▶ Work item:
Go through the records and restate them word for word, omitting images.

---- Excerpted data

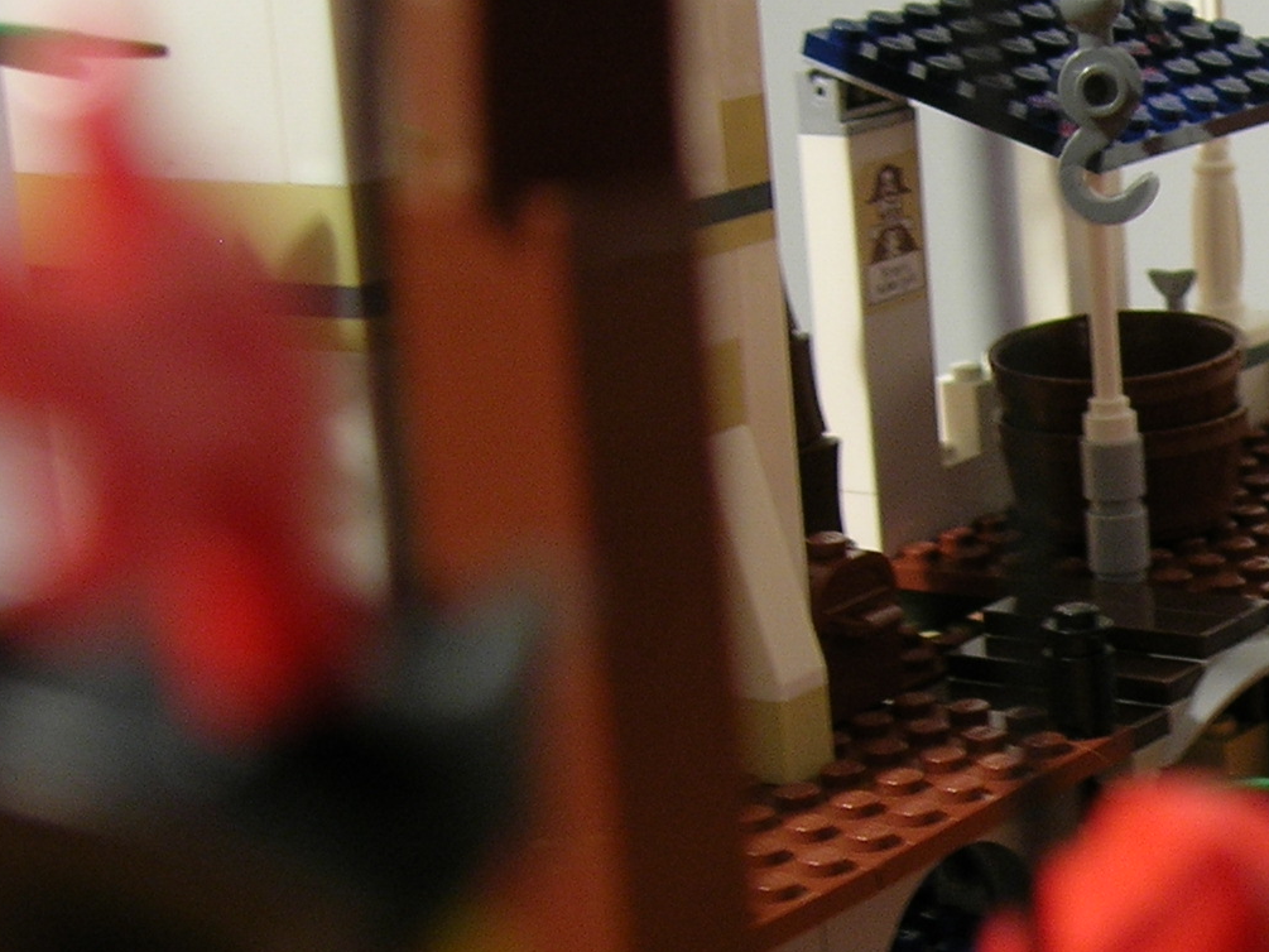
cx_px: 1610
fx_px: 3593
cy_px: 681
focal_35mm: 98
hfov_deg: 18.7
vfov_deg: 15.0
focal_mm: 7.8
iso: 73
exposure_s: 1/3.9
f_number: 2.8
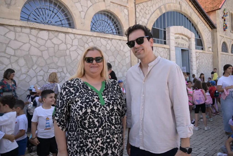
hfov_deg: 62.8
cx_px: 116
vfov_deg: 44.3
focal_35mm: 30
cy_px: 78
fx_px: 191
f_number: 5
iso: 250
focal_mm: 29.5
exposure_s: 1/400
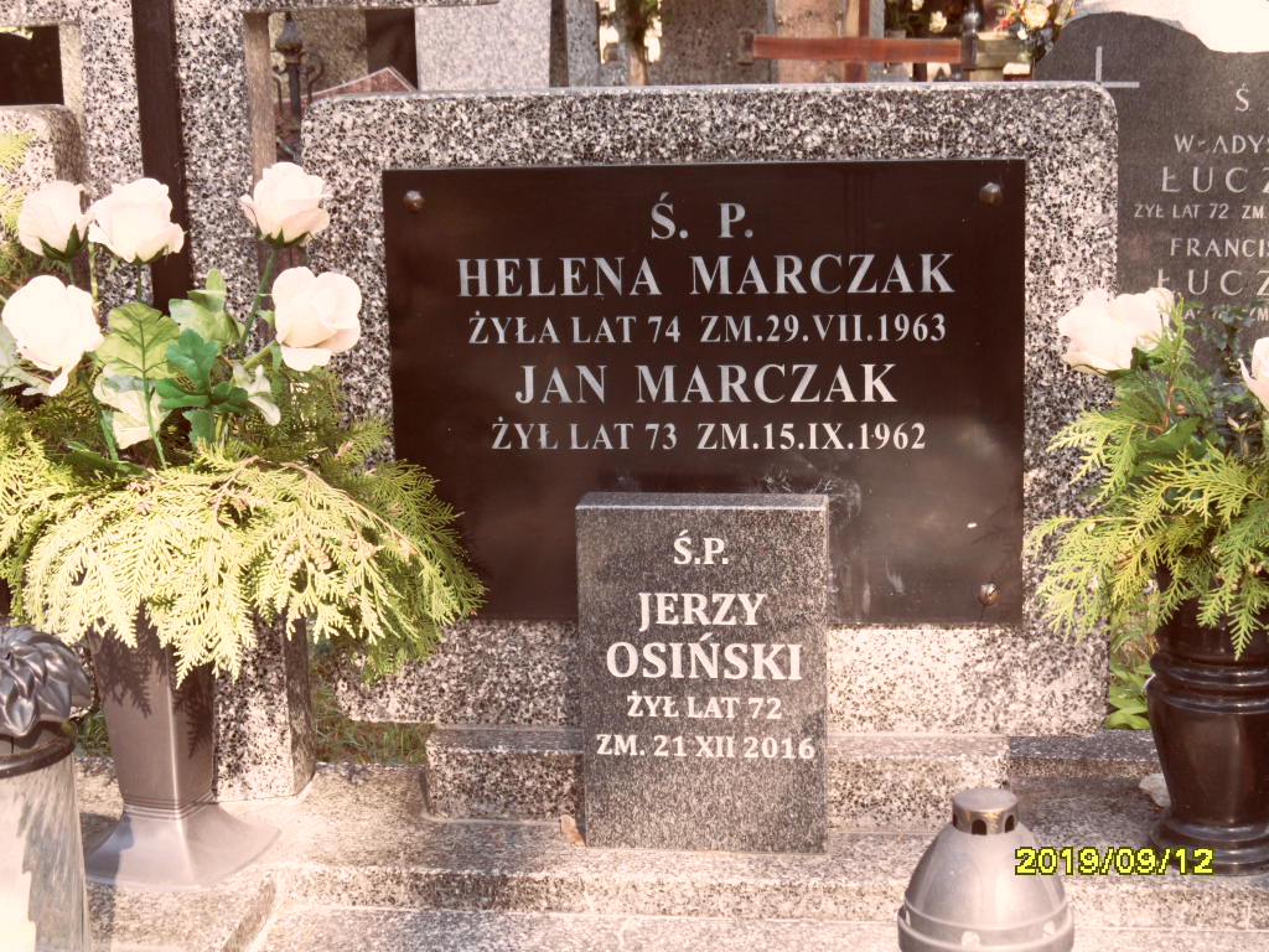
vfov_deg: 24.4
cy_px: 476
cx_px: 634
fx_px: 2200
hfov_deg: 32.2
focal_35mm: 60
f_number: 4
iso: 100
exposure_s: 1/90
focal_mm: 10.3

--------

▶ Output:
cx_px: 1610
fx_px: 3593
cy_px: 681
focal_35mm: 98
hfov_deg: 18.7
vfov_deg: 15.0
focal_mm: 7.8
iso: 73
exposure_s: 1/3.9
f_number: 2.8
hfov_deg: 62.8
cx_px: 116
vfov_deg: 44.3
focal_35mm: 30
cy_px: 78
fx_px: 191
f_number: 5
iso: 250
focal_mm: 29.5
exposure_s: 1/400
vfov_deg: 24.4
cy_px: 476
cx_px: 634
fx_px: 2200
hfov_deg: 32.2
focal_35mm: 60
f_number: 4
iso: 100
exposure_s: 1/90
focal_mm: 10.3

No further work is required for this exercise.